The logic here is that you use images of what makes you happy, fulfilled, accomplished and loved to create a board to remind you to go after that vision of your future. Not everyone’s idea of “be rich,” for example, look alike. So, you’re tasked to be specific: create a collage of pictures that match how you want to feel and that look exactly like what you want for yourself. Interesting things emerge.

I found that things I expected to have on my vision board weren’t what eventually made the cut.  In fact, I was looking for someone rolling around in a pile of money, but that picture never came up in my stack of Latina, Bona, Real Simple and House & Leisure mags. I also expected to have something about travel, airplanes or globe-trotting crop up. Ditto – there isn’t so much as a beach image with a mai tai or a paper plane heading towards palm trees.

P1070335Looking at my board with fresh eyes this morning, there are a few things that even I am shocked by. First, I used glue. I hear that many people like to use push pins or something that isn’t as permanent. Rather than having to scrap the whole board or paste over it, they like to switch out images as they no longer become relevant. Maybe it was just a beginner’s boo boo, but I also think maybe the glue shows both how committed I am to these concepts and how much I think each piece is integral to all the others. Second, there are 6 children on my board. We agreed on 5! But somehow on the family side of my board there’s an extra body. I intended to add the very last one to the work side of my board, but the kid with the Kindle ended up with the other babies. Good thing we’re ok with adopting.

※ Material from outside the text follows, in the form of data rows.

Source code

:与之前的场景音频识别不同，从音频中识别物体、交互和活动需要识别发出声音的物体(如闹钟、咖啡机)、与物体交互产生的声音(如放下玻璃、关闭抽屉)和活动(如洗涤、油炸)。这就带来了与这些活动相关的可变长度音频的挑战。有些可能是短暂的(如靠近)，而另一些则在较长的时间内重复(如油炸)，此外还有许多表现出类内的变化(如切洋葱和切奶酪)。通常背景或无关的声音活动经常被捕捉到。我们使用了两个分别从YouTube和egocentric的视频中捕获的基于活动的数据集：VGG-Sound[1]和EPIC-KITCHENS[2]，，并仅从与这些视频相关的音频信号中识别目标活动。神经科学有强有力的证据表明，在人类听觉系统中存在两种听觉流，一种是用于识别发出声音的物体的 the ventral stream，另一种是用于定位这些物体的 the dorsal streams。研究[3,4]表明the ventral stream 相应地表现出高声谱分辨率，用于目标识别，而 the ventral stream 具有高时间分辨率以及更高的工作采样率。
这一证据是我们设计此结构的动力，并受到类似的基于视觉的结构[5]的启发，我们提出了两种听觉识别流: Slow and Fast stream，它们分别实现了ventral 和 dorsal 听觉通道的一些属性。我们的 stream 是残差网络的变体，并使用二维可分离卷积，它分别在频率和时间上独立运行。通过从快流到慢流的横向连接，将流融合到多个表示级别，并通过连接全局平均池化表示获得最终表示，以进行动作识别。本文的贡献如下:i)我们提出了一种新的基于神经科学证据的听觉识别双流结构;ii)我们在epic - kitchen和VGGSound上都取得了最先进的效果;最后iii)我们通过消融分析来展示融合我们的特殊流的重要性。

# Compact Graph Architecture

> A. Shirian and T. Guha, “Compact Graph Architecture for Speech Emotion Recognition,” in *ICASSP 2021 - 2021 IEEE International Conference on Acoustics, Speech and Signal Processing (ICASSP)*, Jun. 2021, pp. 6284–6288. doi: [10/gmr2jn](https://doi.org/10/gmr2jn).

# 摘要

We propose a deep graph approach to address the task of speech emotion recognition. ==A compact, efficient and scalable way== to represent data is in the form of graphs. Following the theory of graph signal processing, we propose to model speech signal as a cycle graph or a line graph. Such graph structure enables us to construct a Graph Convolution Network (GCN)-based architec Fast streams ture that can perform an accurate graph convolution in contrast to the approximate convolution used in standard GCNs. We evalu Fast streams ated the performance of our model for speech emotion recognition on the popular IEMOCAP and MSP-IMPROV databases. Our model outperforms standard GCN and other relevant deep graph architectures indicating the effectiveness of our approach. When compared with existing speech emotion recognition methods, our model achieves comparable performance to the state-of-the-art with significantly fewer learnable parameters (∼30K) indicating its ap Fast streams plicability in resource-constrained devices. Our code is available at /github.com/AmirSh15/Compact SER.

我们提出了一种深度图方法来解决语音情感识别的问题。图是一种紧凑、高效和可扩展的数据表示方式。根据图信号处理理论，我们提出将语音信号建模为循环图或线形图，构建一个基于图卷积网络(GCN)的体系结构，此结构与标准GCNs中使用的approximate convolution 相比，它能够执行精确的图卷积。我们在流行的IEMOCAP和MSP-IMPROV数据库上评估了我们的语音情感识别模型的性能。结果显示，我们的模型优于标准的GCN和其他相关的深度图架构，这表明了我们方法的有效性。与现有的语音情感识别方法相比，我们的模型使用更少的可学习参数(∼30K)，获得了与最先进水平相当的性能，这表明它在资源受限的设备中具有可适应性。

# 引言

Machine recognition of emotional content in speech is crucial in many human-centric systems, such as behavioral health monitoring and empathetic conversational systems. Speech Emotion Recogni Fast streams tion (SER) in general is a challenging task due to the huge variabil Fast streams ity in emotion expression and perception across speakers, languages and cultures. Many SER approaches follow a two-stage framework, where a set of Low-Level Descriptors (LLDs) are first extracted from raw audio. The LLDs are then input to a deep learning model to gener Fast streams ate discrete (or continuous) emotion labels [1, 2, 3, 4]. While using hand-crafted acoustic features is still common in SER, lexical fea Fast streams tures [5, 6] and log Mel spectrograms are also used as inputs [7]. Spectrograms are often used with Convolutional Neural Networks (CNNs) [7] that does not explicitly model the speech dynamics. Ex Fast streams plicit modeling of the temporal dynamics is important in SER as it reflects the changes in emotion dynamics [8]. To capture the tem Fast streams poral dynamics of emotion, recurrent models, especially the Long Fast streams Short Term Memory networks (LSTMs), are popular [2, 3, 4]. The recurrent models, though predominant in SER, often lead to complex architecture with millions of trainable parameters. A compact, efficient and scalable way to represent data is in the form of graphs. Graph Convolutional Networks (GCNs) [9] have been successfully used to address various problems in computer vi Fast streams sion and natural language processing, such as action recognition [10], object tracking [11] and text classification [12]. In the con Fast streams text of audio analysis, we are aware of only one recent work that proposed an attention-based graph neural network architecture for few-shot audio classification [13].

Third, the work side of my board is racially mixed; the family side of my board isn’t. I suppose that’s just my reality, but it’s very telling. Proximity doesn’t mean integration and rather than fighting that, I’m happy to embrace the fact that I will produce healthy, intelligent Black children raised in a loving, successful, two parent household. So few kids have this in the world and I’m committed to this vision for my own. Fourth, all the images of a de-cluttered home were supposed to be paired with the words for the cities where I want to buy new property. Instead they’re in a section between work and family that’s labeled “Sleep.” The images are actually of a bed and pillows. Subliminal much? Last, when it comes to work, my vision board doesn’t include anything about my PhD, my day job, or even my multiple side businesses. It focuses on being a writer. All in all, I knocked my own socks off with this vision board. I’ve drilled down to the most important and most essential images that reflect what I want to be my future. I’m a believer and I’ve just begun to use it this morning!

I’m not sure what vision board sharing etiquette is, but I’m beginning to think that it’s supposed to be a sacred secret. My friends who have them refer to them vaguely in Facebook posts, but never really tell us what they’re after. I think you’re supposed to keep it in a place where you see it everyday, but I’m not sure what that means for your family who have to walk past your future every single day of their lives. I don’t quite know if you can share it after you’re no longer using it or if that jinxes it somehow. I’m still new to this. But, I’m proud of what I’ve compiled and I had to share the journey with people who would appreciate it. Maybe now, I sound like a quack too or maybe you’ve had one for years and this is letting you revisit what you already know. But, if you’re also green on vision boards, I hope you’ll give it a try. I found that my vision for my future doesn’t match the words I use in my daily life. And that’s not necessarily a bad thing, so long as I have some way to stay grounded and remind myself of what success, love, and ‘a life in full’ really mean to me. My vision board’s got my back!